→ **ACTIVITY**
Identify each line in the records below that contains the word "THỚT", and copy every such line.

(Excerpts from a dataset)
+===+

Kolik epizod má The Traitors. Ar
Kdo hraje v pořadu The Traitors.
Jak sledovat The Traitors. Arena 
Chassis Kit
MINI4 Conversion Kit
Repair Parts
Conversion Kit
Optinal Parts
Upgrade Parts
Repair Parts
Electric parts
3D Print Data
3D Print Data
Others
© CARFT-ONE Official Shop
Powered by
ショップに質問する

+===+

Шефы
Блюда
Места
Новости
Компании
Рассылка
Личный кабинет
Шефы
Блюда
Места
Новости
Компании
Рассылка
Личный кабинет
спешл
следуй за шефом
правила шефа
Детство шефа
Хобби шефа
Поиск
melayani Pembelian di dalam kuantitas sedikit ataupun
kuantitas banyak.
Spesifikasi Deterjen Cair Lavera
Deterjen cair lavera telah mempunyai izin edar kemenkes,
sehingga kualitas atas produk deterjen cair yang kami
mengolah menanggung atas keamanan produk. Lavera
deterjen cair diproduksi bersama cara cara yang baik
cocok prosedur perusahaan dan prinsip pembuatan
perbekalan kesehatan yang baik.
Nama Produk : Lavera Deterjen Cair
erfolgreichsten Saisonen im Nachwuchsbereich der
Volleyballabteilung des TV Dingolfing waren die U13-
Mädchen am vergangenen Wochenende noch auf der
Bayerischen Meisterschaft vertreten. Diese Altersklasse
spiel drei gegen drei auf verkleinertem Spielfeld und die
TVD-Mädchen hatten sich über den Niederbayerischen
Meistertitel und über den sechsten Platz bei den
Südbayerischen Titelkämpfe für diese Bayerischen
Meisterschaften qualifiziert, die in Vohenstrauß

+===+

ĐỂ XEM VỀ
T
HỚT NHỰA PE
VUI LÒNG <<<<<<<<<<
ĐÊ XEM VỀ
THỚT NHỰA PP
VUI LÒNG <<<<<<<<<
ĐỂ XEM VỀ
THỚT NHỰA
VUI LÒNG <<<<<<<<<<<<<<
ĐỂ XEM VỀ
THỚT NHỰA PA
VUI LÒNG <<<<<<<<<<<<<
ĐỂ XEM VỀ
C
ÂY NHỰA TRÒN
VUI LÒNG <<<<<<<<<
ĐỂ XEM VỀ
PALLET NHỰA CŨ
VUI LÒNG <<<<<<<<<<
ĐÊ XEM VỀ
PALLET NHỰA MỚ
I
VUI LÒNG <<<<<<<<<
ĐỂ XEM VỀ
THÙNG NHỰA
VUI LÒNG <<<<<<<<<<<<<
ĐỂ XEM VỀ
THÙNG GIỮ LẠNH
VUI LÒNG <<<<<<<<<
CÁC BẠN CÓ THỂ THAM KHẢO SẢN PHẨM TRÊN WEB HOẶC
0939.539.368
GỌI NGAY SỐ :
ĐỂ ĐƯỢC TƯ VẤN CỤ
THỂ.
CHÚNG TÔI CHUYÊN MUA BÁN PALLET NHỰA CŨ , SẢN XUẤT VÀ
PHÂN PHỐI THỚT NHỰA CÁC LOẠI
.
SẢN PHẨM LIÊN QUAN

+===+

→ **RESPONSE**
THỚT NHỰA PP
THỚT NHỰA
THỚT NHỰA PA
PHÂN PHỐI THỚT NHỰA CÁC LOẠI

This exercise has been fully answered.